While the Russian political leadership marked the settlement of the Nagorno-Karabakh conflict between Armenia and Azerbaijan as one of the priorities in its foreign policy concept, there are new conceptual proposals to strengthen the bargaining position of Yerevan developing in the Armenian expert community, which are capable to irrevocably fix the status quo, which suits the Armenian side.
Vestnik Kavkaza has already informed about a curious analytical computation of the known political scientist Richard Kirakosyan ("Armenia has sent a 'restraining signal' to Russia"), according to which, Iskander missile systems demonstrated at the military parade in honor of the anniversary of Armenia's independence were a restraining signal to...Moscow. After such a filigree Yerevan's move, which apparently herded Kremlin to a stalemate position - in fact, the Iskander deterrent de facto paralyzed Russia's leverage over the region - Armenia got an opportunity to break through at the 'second front': it will try to block unfriendly steps of Belarus and Kazakhstan.
In this regard, the director of the Armenian Center for National and International Studies, a political scientist Manvel Sargsyan suggested in an interview to 1in.am a simple and ingenious at the same time formula of strengthening "discipline" in the ranks of the EEU and the CSTO ("Armenia should not be silent, but force Lukashenko to think a hundred times before he takes the medal from Aliyev's hands"). Recalling that the member states of these organizations did not support Armenia demonstratively during the April clashes with Azerbaijan, Sargsyan proposed to exclude Belarus and Kazakhstan from their ranks. If we assume that Armenia will achieve withdrawal of these two states from the CSTO and the EEU, it will have a very win-win situation: only Armenia and Russia will remain in the EEU, the latter, as we suggested above, is already held by Yerevan in the grip of "a restraining signal" via Russian Iskander missile systems. As for the CSTO, than Kyrgyzstan and Tajikistan, looking to the fate of Belarus and Kazakhstan, will obviously make the necessary conclusions for themselves and express their unequivocal position on Nagorno-Karabakh, which coincides with the objectives of the Armenian diplomacy.
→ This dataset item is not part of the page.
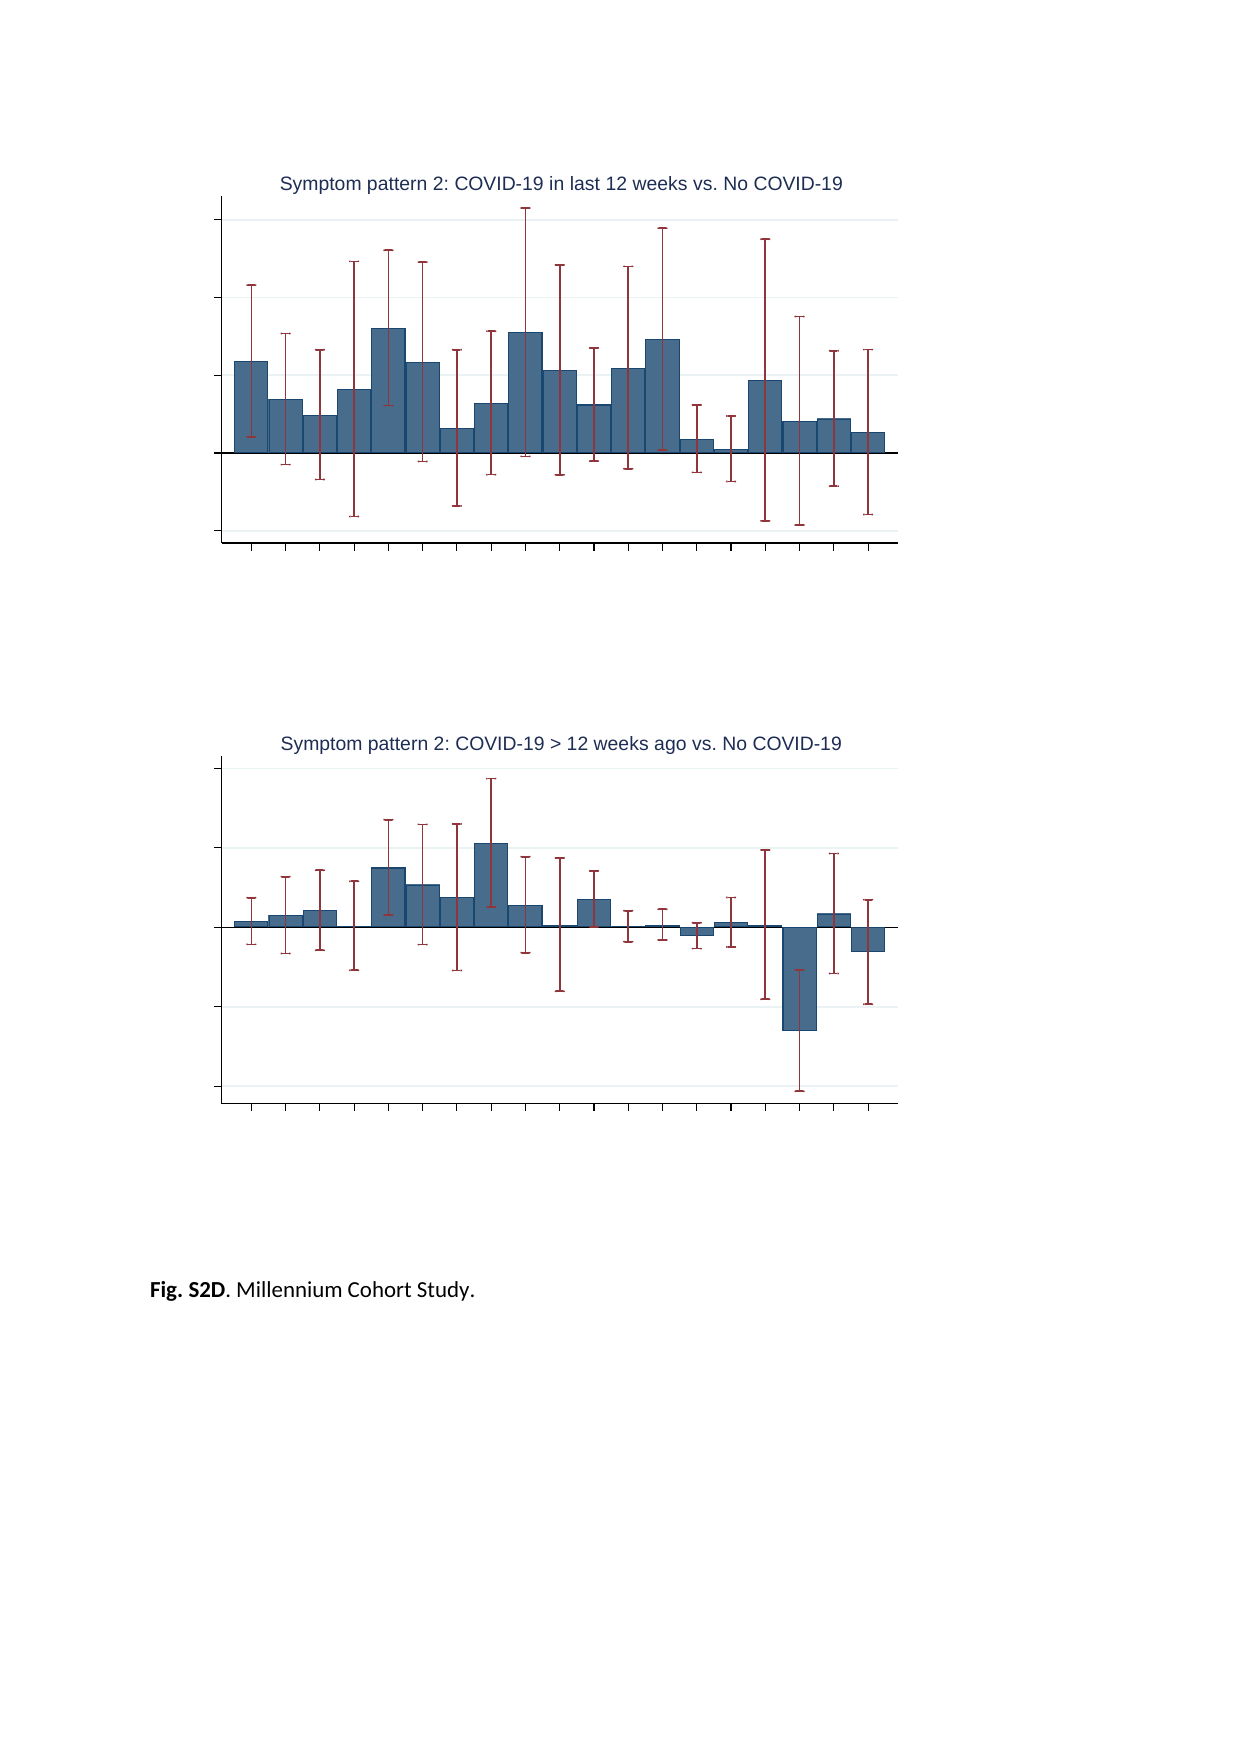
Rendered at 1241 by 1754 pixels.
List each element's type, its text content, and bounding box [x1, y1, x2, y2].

subtitle Fig. S2D. Millennium Cohort Study. [150, 1275, 1090, 1303]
In such circumstances, the situation is clearly becoming uncomfortable for Baku, Astana and Minsk. We cannot exclude that the Kazakh president Nursultan Nazarbaev, realizing the threat of exclusion from the CSTO to his country, deliberately did not attend the last summit in Yerevan. It is likely that Alexander Lukashenko's hasty visit to Baku is linked to the need to discuss the further strategy of Belarus in the context of the threat of its exclusion from the EEU and the CSTO.